Quote every line of text in the records below word for word, leaving out the pictures.

§ Provided records:
┏━━
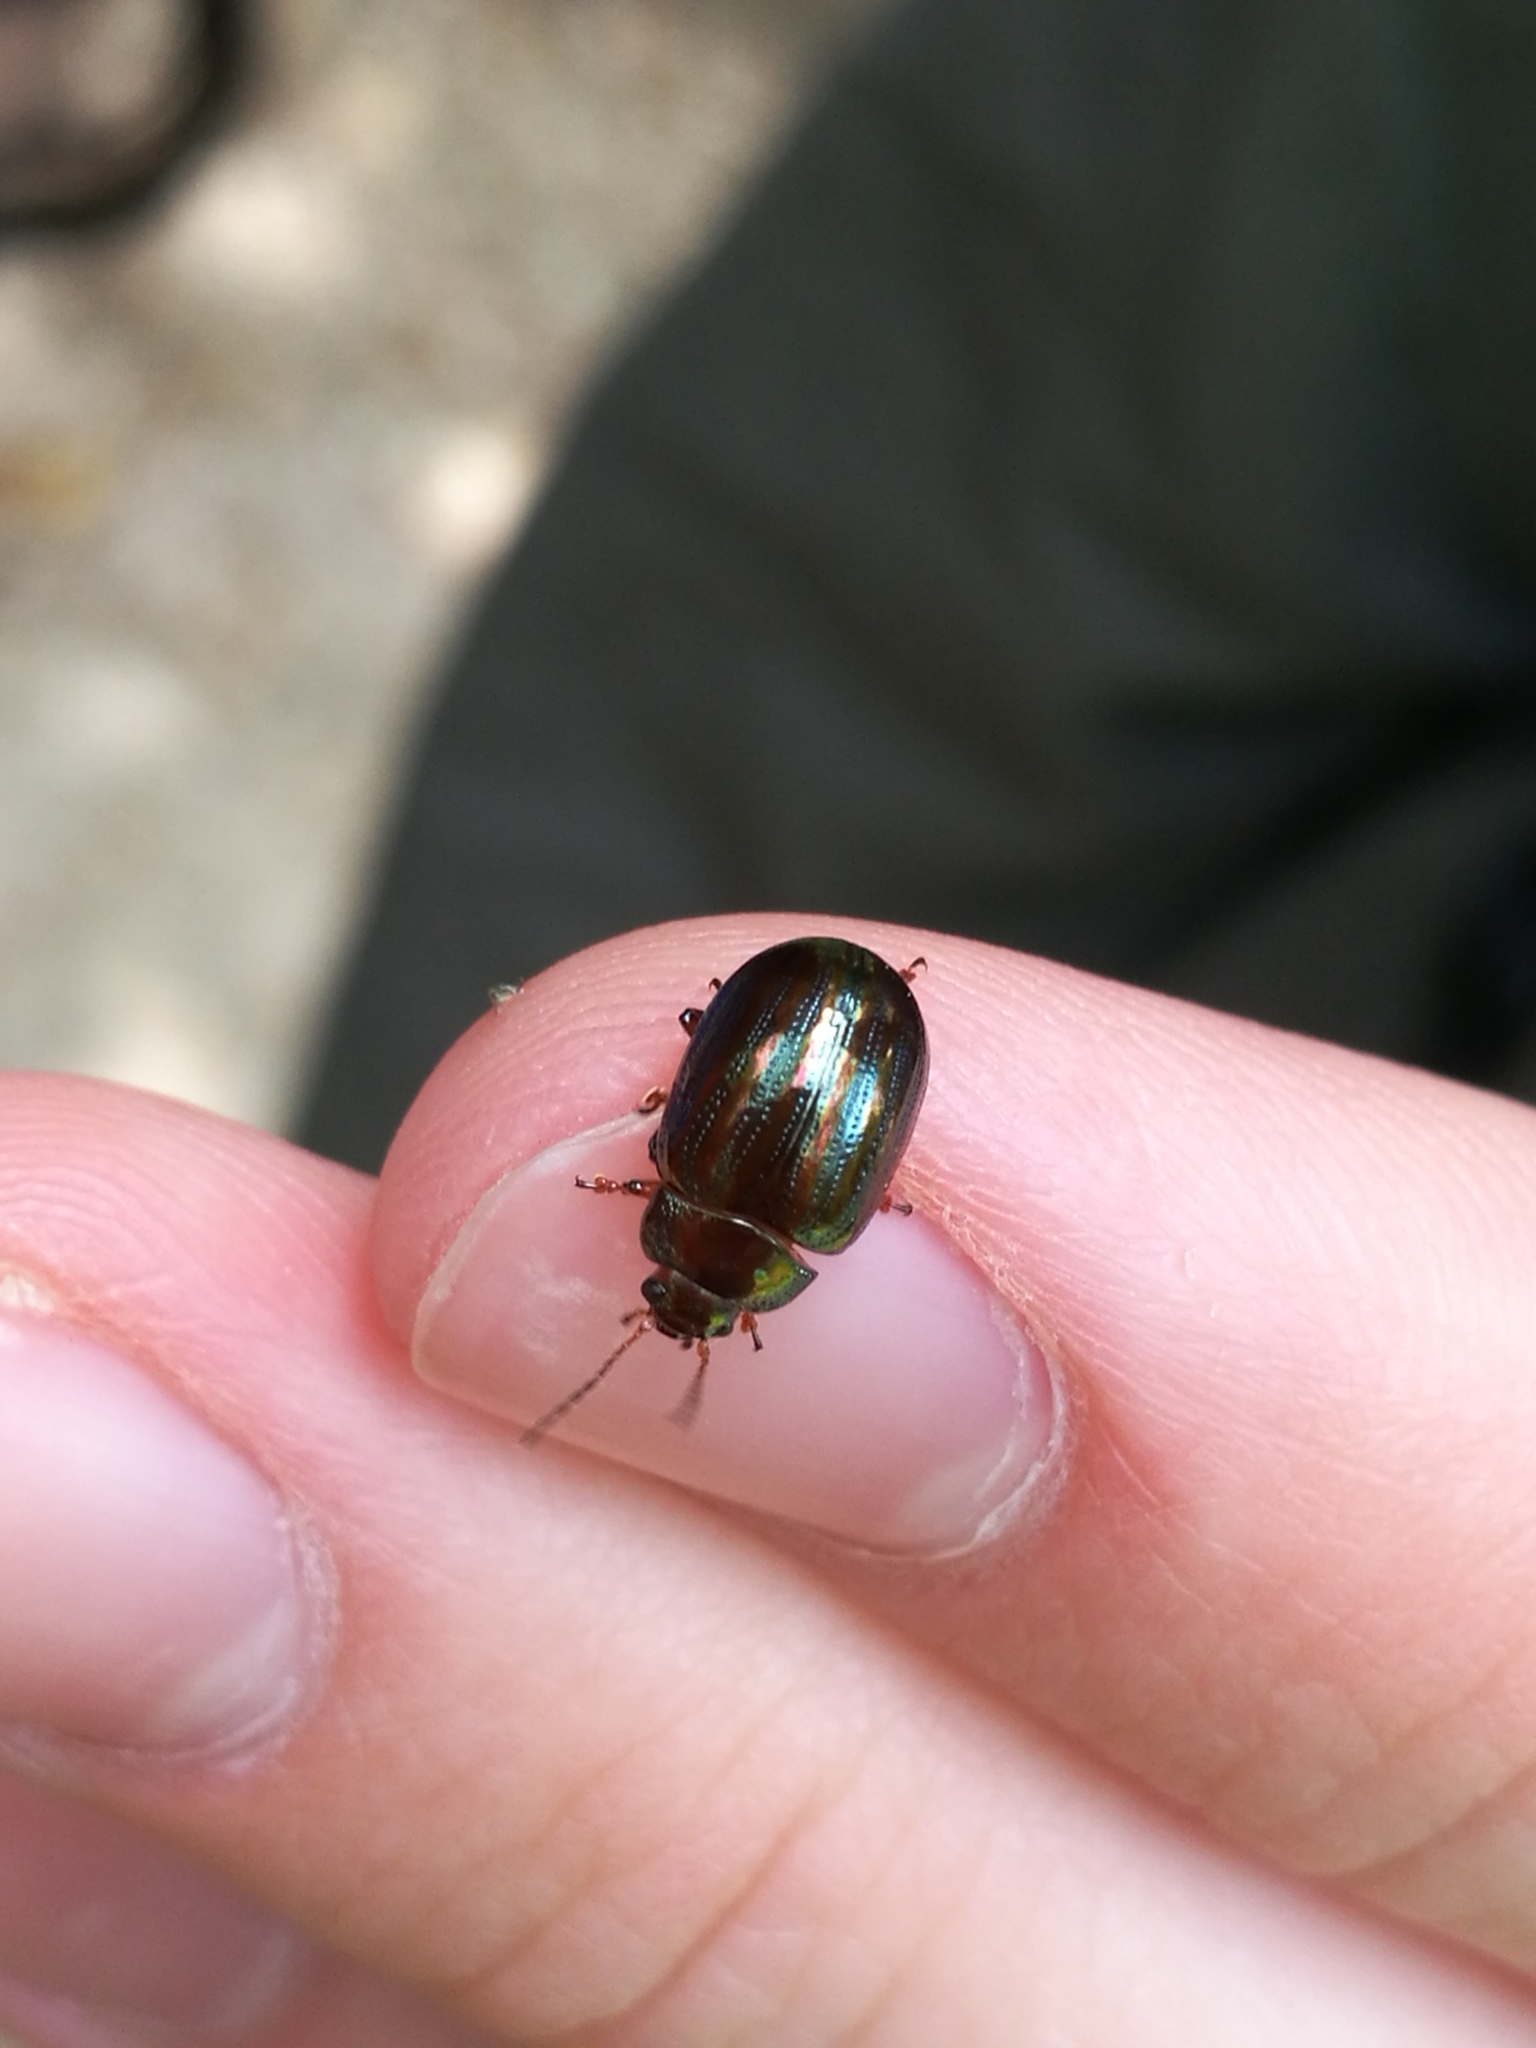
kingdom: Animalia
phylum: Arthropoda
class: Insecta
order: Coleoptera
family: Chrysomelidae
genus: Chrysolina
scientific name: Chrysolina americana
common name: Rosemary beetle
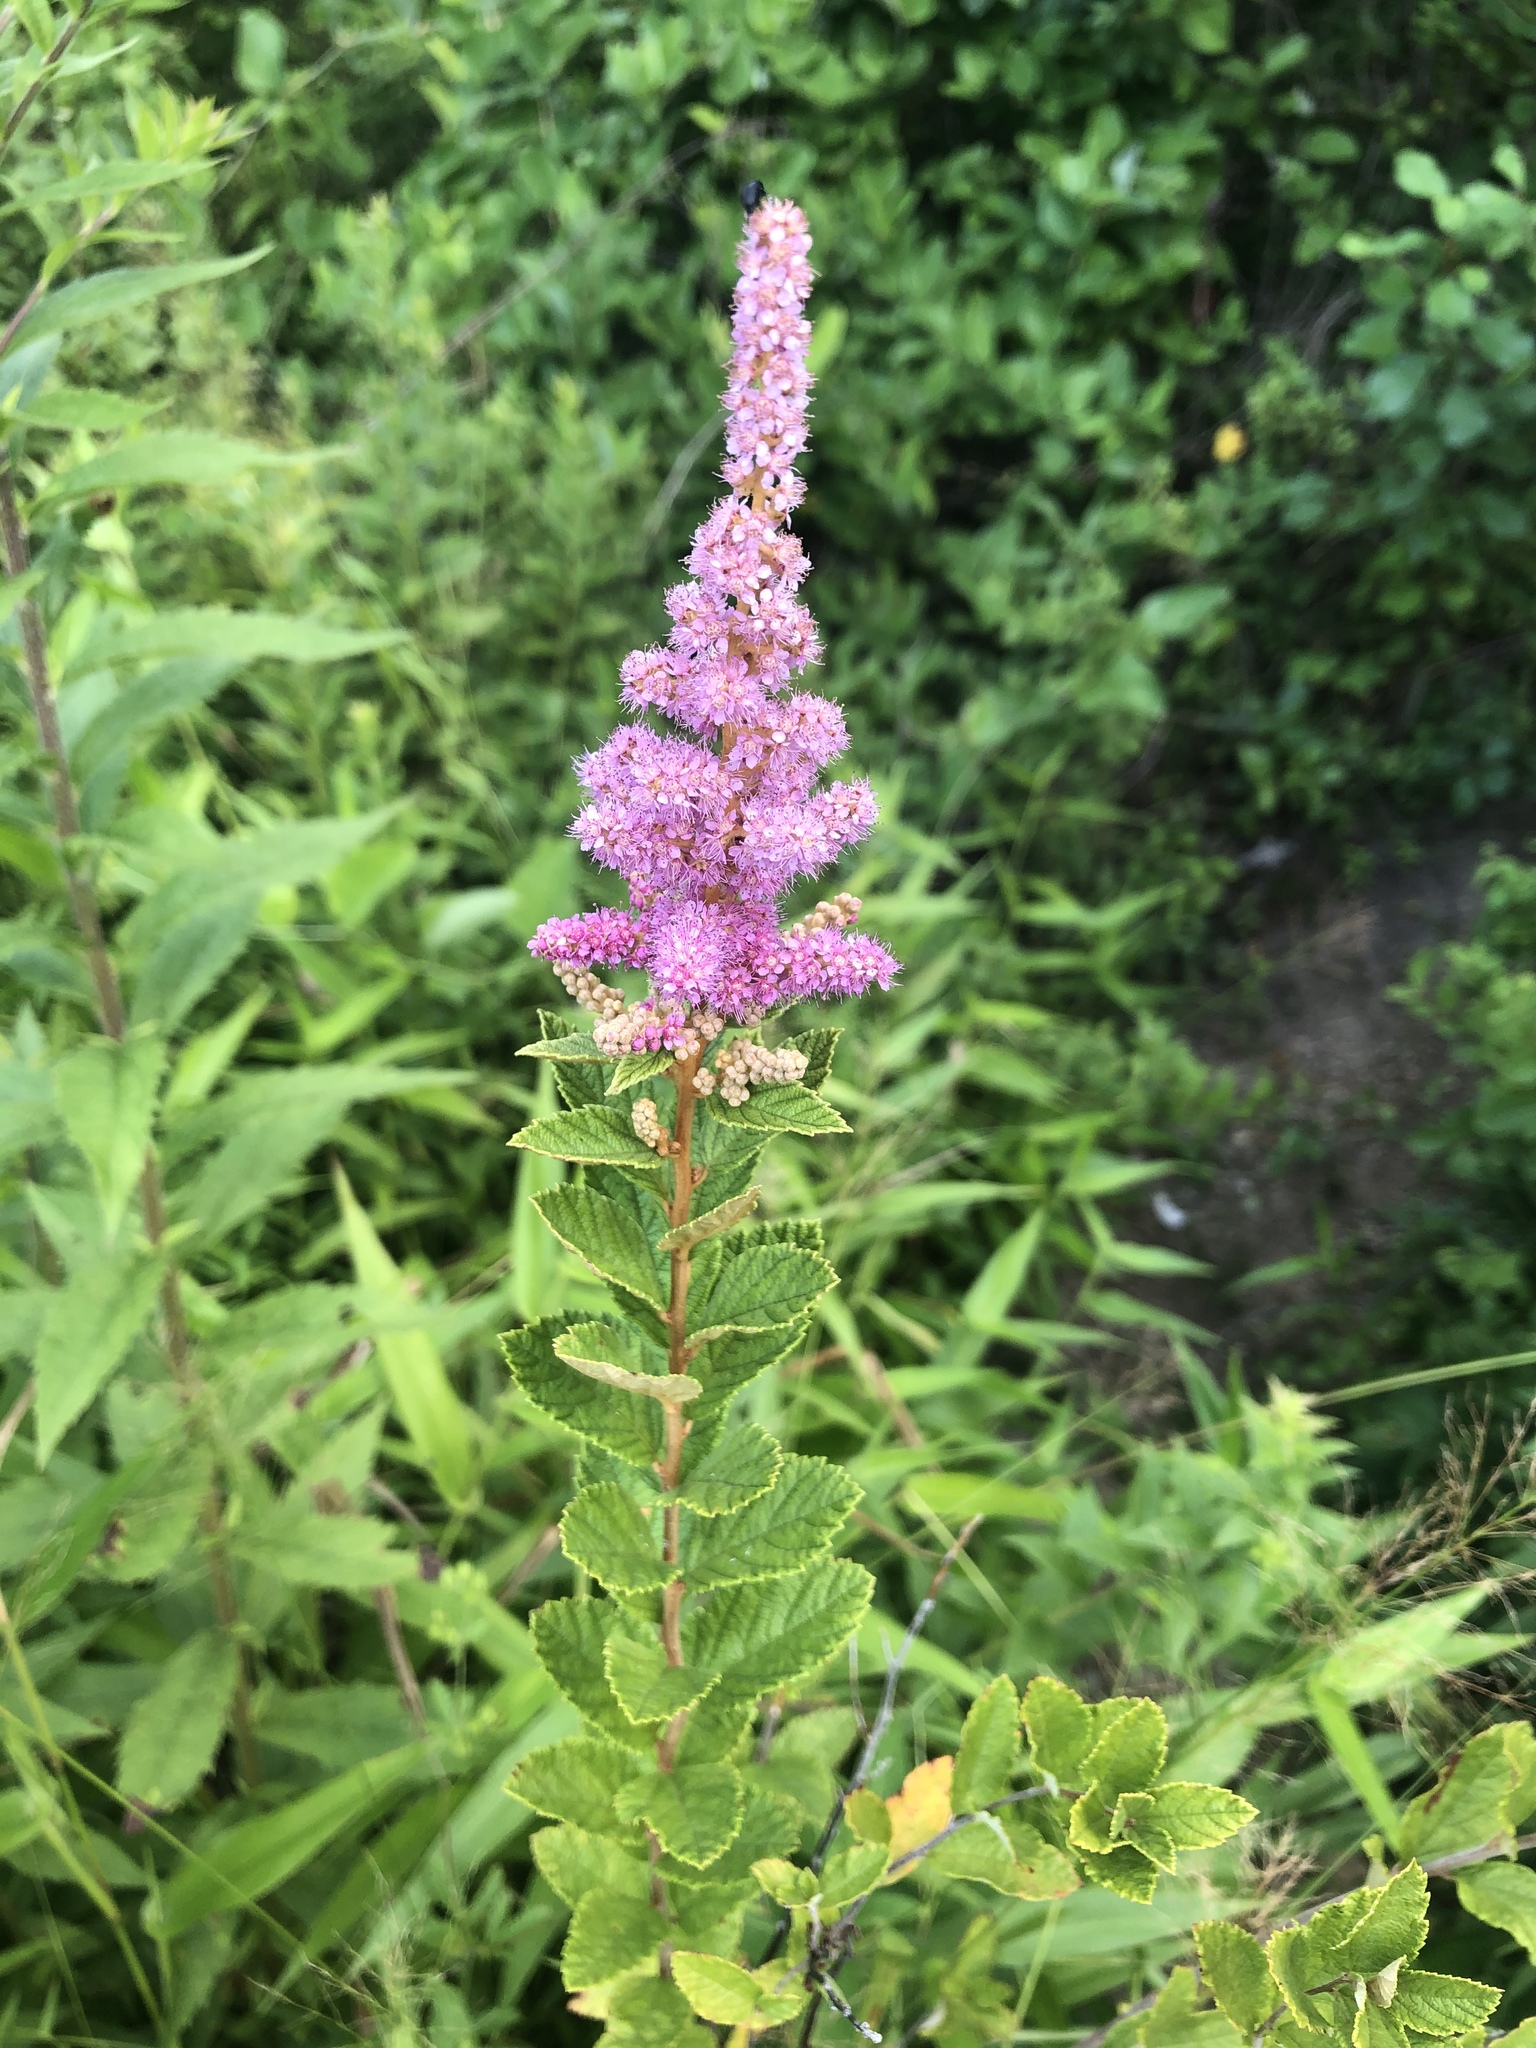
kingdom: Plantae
┗━━
§ Output:
kingdom: Animalia
phylum: Arthropoda
class: Insecta
order: Coleoptera
family: Chrysomelidae
genus: Chrysolina
scientific name: Chrysolina americana
common name: Rosemary beetle
kingdom: Plantae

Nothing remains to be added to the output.